• [Goal of the exercise]: Return each line of the listing that contains the string "Андрій".

• [Input records]:

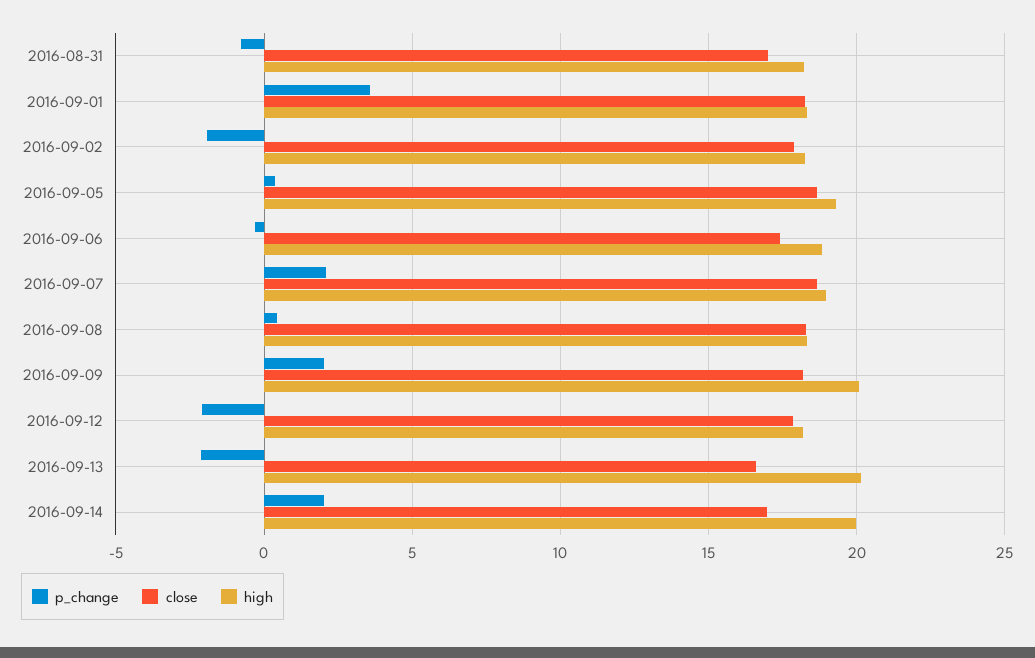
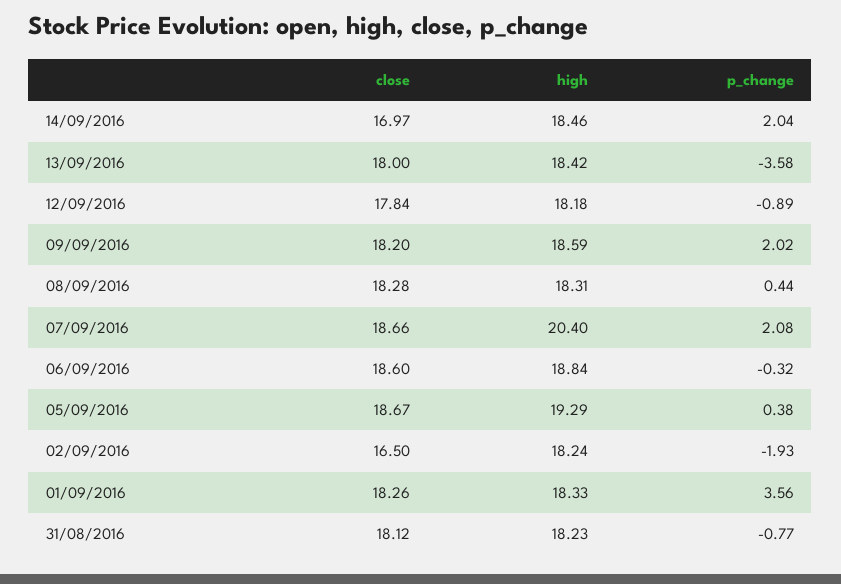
  {
    "p_change": {
      "2016-08-31": -0.77,
      "2016-09-01": 3.56,
      "2016-09-02": -1.93,
      "2016-09-05": 0.38,
      "2016-09-06": -0.32,
      "2016-09-07": 2.08,
      "2016-09-08": 0.44,
      "2016-09-09": 2.02,
-     "2016-09-12": -2,
+     "2016-09-12": -0.89,
-     "2016-09-13": -2,
+     "2016-09-13": -3.58,
      "2016-09-14": 2.04
    },
    "close": {
-     "2016-08-31": 17,
+     "2016-08-31": 18.12,
      "2016-09-01": 18.26,
-     "2016-09-02": 18,
+     "2016-09-02": 16.5,
      "2016-09-05": 18.67,
-     "2016-09-06": 17.5,
+     "2016-09-06": 18.6,
      "2016-09-07": 18.66,
      "2016-09-08": 18.28,
      "2016-09-09": 18.2,
      "2016-09-12": 17.84,
-     "2016-09-13": 16.5,
+     "2016-09-13": 18,
      "2016-09-14": 16.97
    },
    "high": {
      "2016-08-31": 18.23,
      "2016-09-01": 18.33,
      "2016-09-02": 18.24,
      "2016-09-05": 19.29,
      "2016-09-06": 18.84,
-     "2016-09-07": 19,
+     "2016-09-07": 20.4,
      "2016-09-08": 18.31,
-     "2016-09-09": 20,
+     "2016-09-09": 18.59,
      "2016-09-12": 18.18,
-     "2016-09-13": 20,
+     "2016-09-13": 18.42,
-     "2016-09-14": 20
+     "2016-09-14": 18.46
    }
  }

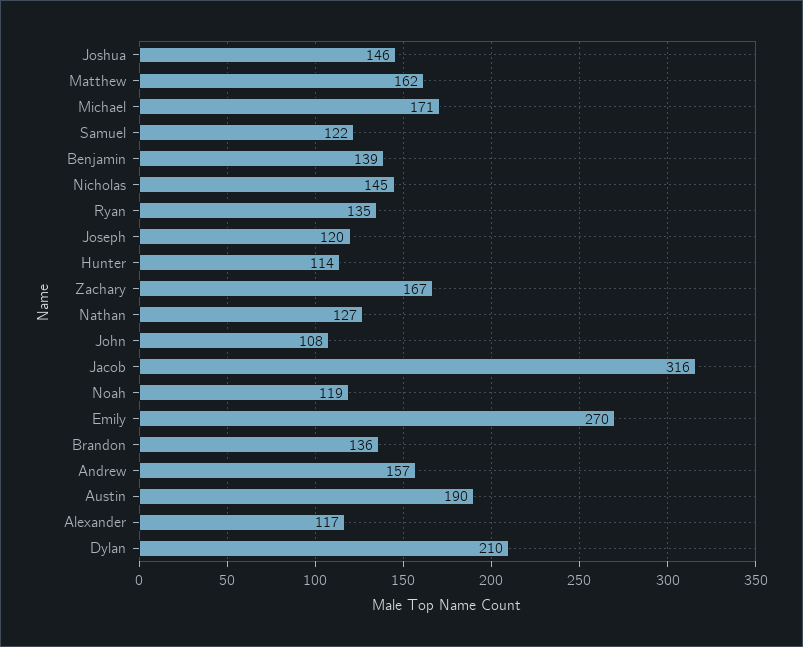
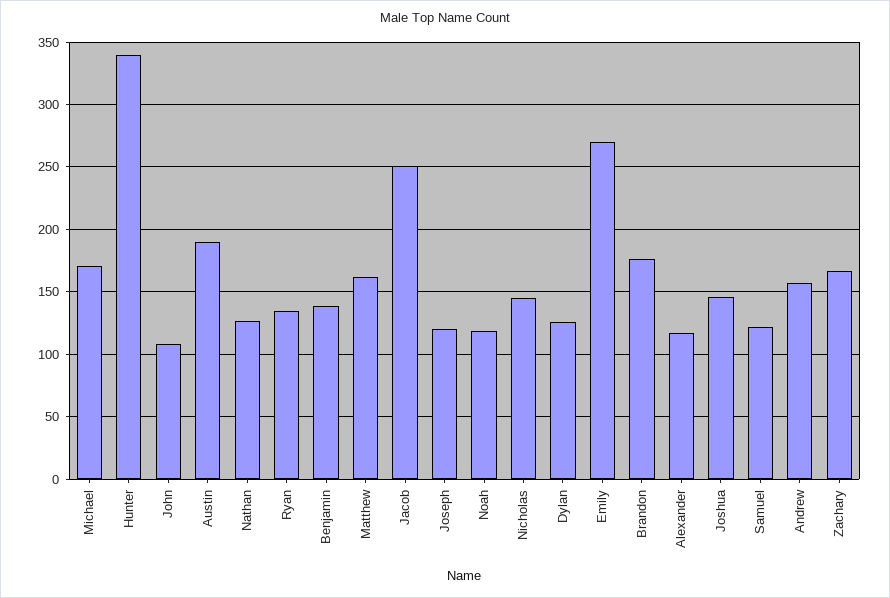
  {
    "Joshua": 146,
    "Matthew": 162,
    "Michael": 171,
    "Samuel": 122,
    "Benjamin": 139,
    "Nicholas": 145,
    "Ryan": 135,
    "Joseph": 120,
-   "Hunter": 114,
+   "Hunter": 340,
    "Zachary": 167,
    "Nathan": 127,
    "John": 108,
-   "Jacob": 316,
+   "Jacob": 250,
    "Noah": 119,
    "Emily": 270,
-   "Brandon": 136,
+   "Brandon": 175,
    "Andrew": 157,
    "Austin": 190,
    "Alexander": 117,
-   "Dylan": 210
+   "Dylan": 125
  }

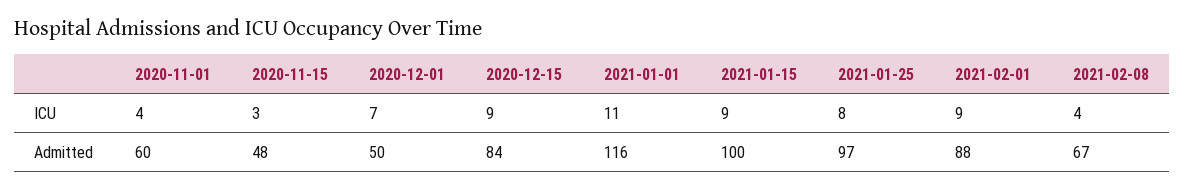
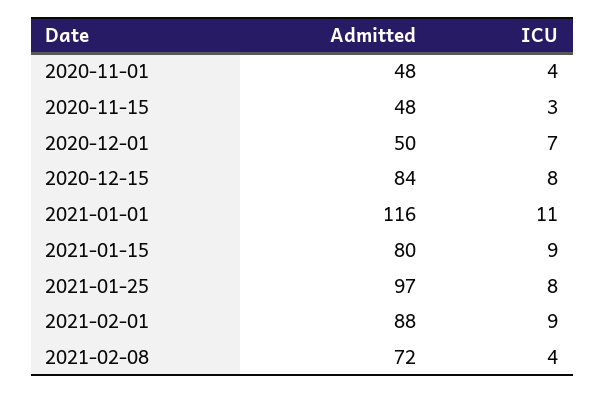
  {
    "2020-11-01": {
      "ICU": 4,
-     "Admitted": 60
+     "Admitted": 48
    },
    "2020-11-15": {
      "ICU": 3,
      "Admitted": 48
    },
    "2020-12-01": {
      "ICU": 7,
      "Admitted": 50
    },
    "2020-12-15": {
-     "ICU": 9,
+     "ICU": 8,
      "Admitted": 84
    },
    "2021-01-01": {
      "ICU": 11,
      "Admitted": 116
    },
    "2021-01-15": {
      "ICU": 9,
-     "Admitted": 100
+     "Admitted": 80
    },
    "2021-01-25": {
      "ICU": 8,
      "Admitted": 97
    },
    "2021-02-01": {
      "ICU": 9,
      "Admitted": 88
    },
    "2021-02-08": {
      "ICU": 4,
-     "Admitted": 67
+     "Admitted": 72
    }
  }

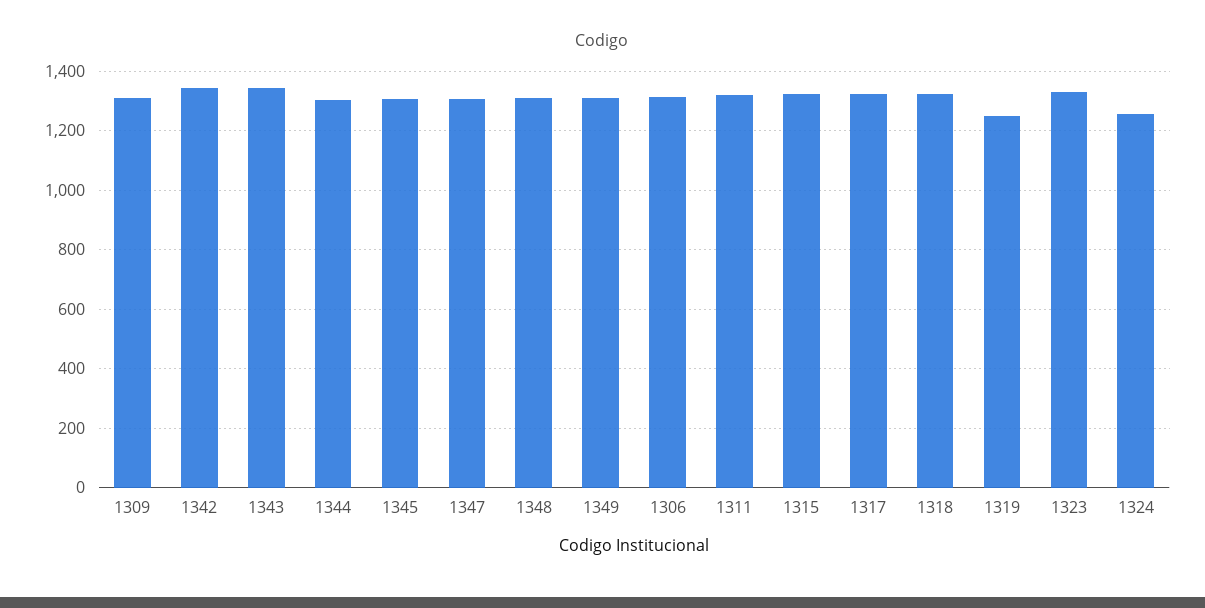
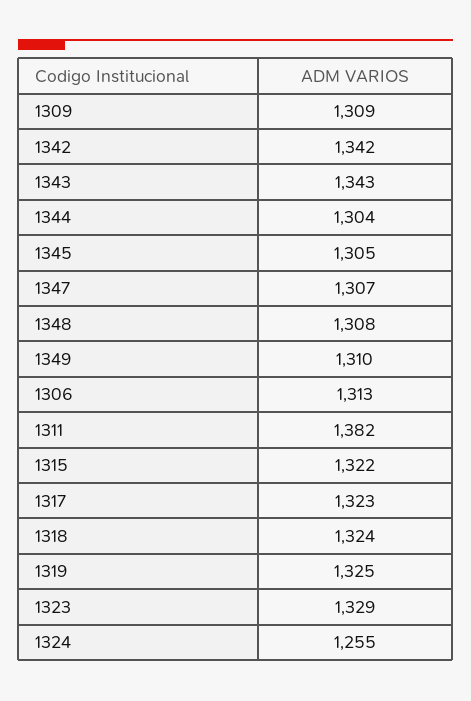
  {
    "1309": 1309,
    "1342": 1342,
    "1343": 1343,
    "1344": 1304,
    "1345": 1305,
    "1347": 1307,
    "1348": 1308,
    "1349": 1310,
    "1306": 1313,
-   "1311": 1325,
+   "1311": 1382,
    "1315": 1322,
    "1317": 1323,
    "1318": 1324,
-   "1319": 1250,
+   "1319": 1325,
    "1323": 1329,
    "1324": 1255
  }

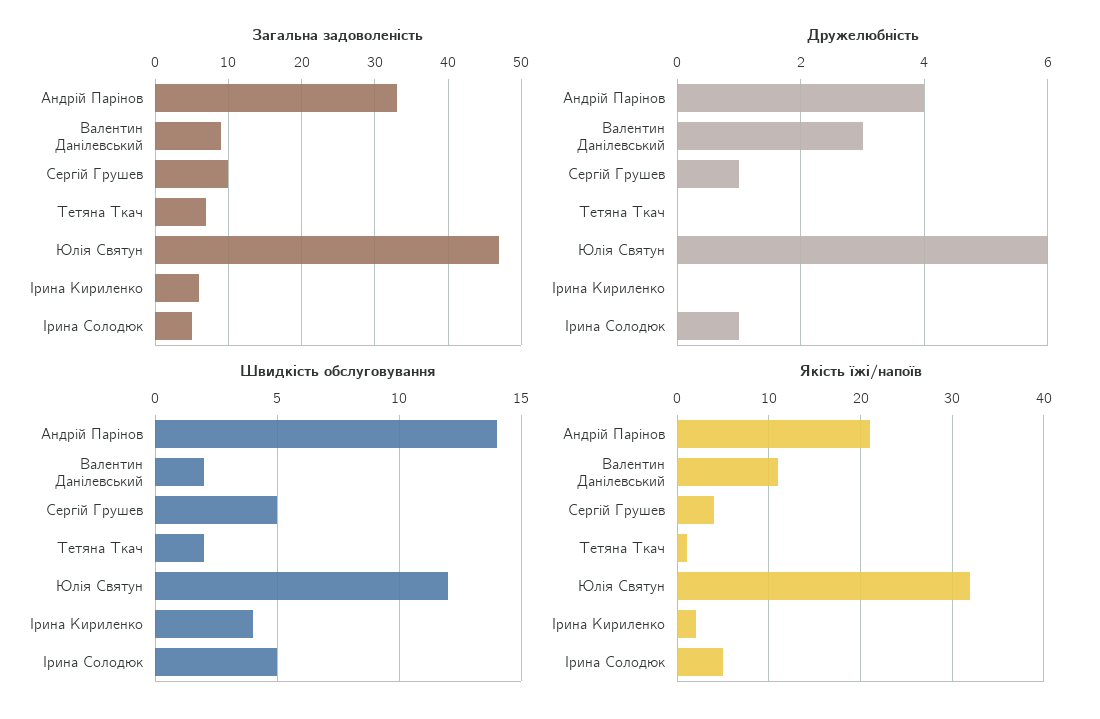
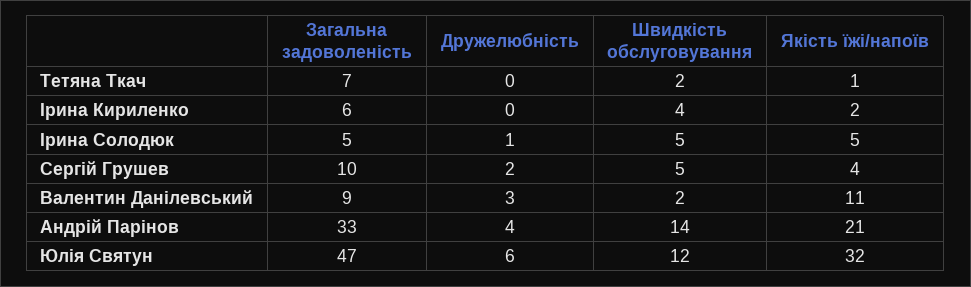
  {
    "Загальна задоволеність": {
      "Андрій Парінов": 33,
      "Валентин Данілевський": 9,
      "Сергій Грушев": 10,
      "Тетяна Ткач": 7,
      "Юлія Святун": 47,
      "Ірина Кириленко": 6,
      "Ірина Солодюк": 5
    },
    "Дружелюбність": {
      "Андрій Парінов": 4,
      "Валентин Данілевський": 3,
-     "Сергій Грушев": 1,
+     "Сергій Грушев": 2,
      "Тетяна Ткач": 0,
      "Юлія Святун": 6,
      "Ірина Кириленко": 0,
      "Ірина Солодюк": 1
    },
    "Швидкість обслуговування": {
      "Андрій Парінов": 14,
      "Валентин Данілевський": 2,
      "Сергій Грушев": 5,
      "Тетяна Ткач": 2,
      "Юлія Святун": 12,
      "Ірина Кириленко": 4,
      "Ірина Солодюк": 5
    },
    "Якість їжі/напоїв": {
      "Андрій Парінов": 21,
      "Валентин Данілевський": 11,
      "Сергій Грушев": 4,
      "Тетяна Ткач": 1,
      "Юлія Святун": 32,
      "Ірина Кириленко": 2,
      "Ірина Солодюк": 5
    }
  }

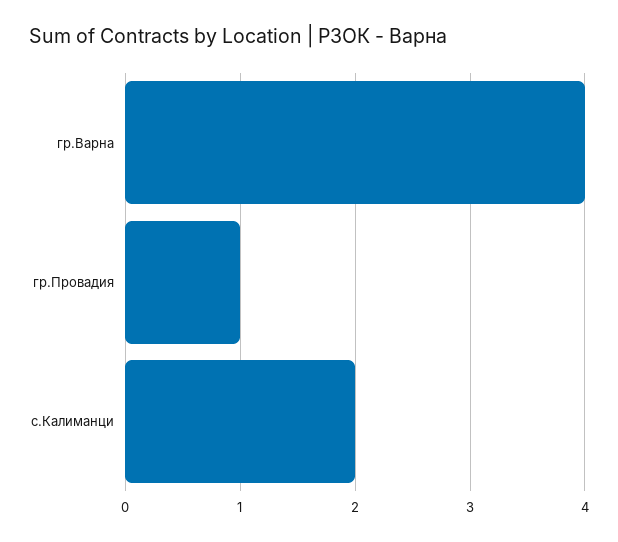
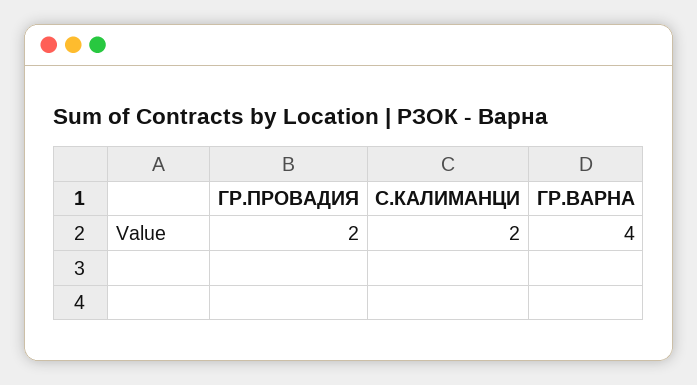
  {
    "гр.Варна": 4,
-   "гр.Провадия": 1,
+   "гр.Провадия": 2,
    "с.Калиманци": 2
  }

• [Written response]:
      "Андрій Парінов": 33,
      "Андрій Парінов": 4,
      "Андрій Парінов": 14,
      "Андрій Парінов": 21,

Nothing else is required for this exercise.